▸ WHAT THE TASK REQUIRES
Reproduce exactly the lines beginning with the line that contains "left wrist: (68, 136, 12)" and ending at the final line of the material below.

═════ DATA FOR THIS EXERCISE

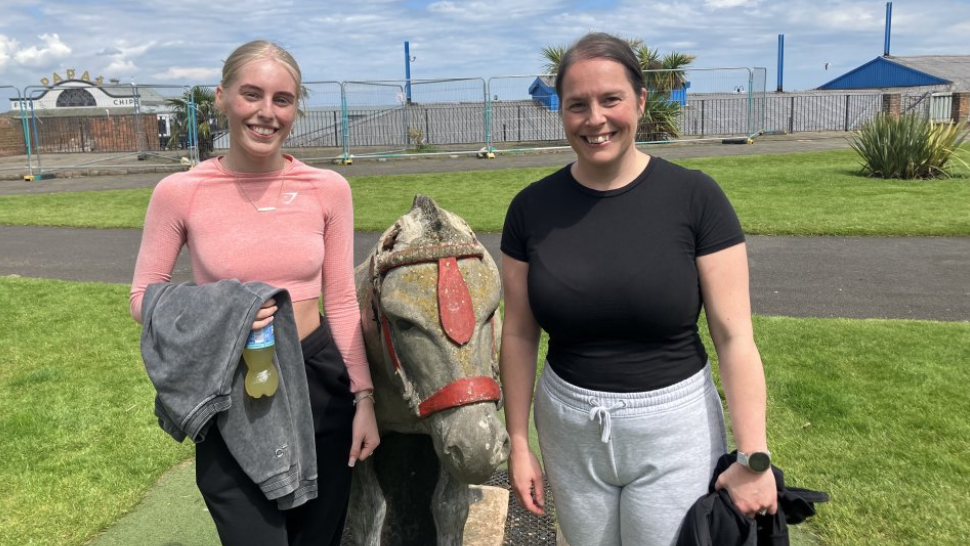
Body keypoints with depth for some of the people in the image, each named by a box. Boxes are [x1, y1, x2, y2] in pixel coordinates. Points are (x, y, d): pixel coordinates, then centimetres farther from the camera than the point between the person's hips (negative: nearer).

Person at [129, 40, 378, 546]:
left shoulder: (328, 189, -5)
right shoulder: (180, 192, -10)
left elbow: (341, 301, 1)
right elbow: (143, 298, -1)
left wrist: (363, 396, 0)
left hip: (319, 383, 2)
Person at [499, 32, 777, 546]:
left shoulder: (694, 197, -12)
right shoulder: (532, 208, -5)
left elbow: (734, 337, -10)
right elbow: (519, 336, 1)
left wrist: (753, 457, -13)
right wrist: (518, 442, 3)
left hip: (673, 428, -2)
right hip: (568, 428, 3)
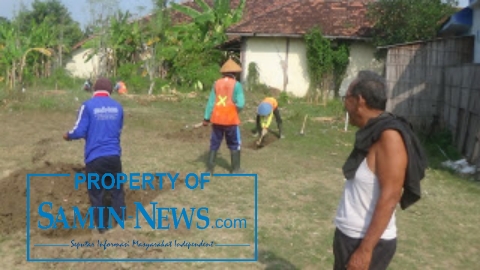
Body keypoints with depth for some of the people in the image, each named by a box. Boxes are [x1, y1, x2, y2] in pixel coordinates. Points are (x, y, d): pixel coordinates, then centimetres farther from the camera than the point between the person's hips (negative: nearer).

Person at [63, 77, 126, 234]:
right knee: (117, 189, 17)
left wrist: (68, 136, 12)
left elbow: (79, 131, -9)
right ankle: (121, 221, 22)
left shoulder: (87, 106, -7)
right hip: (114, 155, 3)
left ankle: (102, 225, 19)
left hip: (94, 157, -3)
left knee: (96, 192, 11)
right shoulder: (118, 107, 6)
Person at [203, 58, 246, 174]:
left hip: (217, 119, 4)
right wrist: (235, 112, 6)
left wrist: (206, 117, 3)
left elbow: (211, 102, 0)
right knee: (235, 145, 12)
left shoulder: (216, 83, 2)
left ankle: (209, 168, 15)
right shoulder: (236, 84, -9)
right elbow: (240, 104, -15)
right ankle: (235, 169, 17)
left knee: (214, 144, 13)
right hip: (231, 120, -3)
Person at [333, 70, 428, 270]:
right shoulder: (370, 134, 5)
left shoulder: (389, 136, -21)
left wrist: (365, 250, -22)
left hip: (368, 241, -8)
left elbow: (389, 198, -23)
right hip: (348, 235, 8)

══════════

▸ RESPONSE AREA
left wrist: (68, 136, 12)
left elbow: (79, 131, -9)
right ankle: (121, 221, 22)
left shoulder: (87, 106, -7)
right hip: (114, 155, 3)
left ankle: (102, 225, 19)
left hip: (94, 157, -3)
left knee: (96, 192, 11)
right shoulder: (118, 107, 6)
Person at [203, 58, 246, 174]:
left hip: (217, 119, 4)
right wrist: (235, 112, 6)
left wrist: (206, 117, 3)
left elbow: (211, 102, 0)
right knee: (235, 145, 12)
left shoulder: (216, 83, 2)
left ankle: (209, 168, 15)
right shoulder: (236, 84, -9)
right elbow: (240, 104, -15)
right ankle: (235, 169, 17)
left knee: (214, 144, 13)
right hip: (231, 120, -3)
Person at [333, 70, 428, 270]:
right shoulder: (370, 134, 5)
left shoulder: (389, 136, -21)
left wrist: (365, 250, -22)
left hip: (368, 241, -8)
left elbow: (389, 198, -23)
right hip: (348, 235, 8)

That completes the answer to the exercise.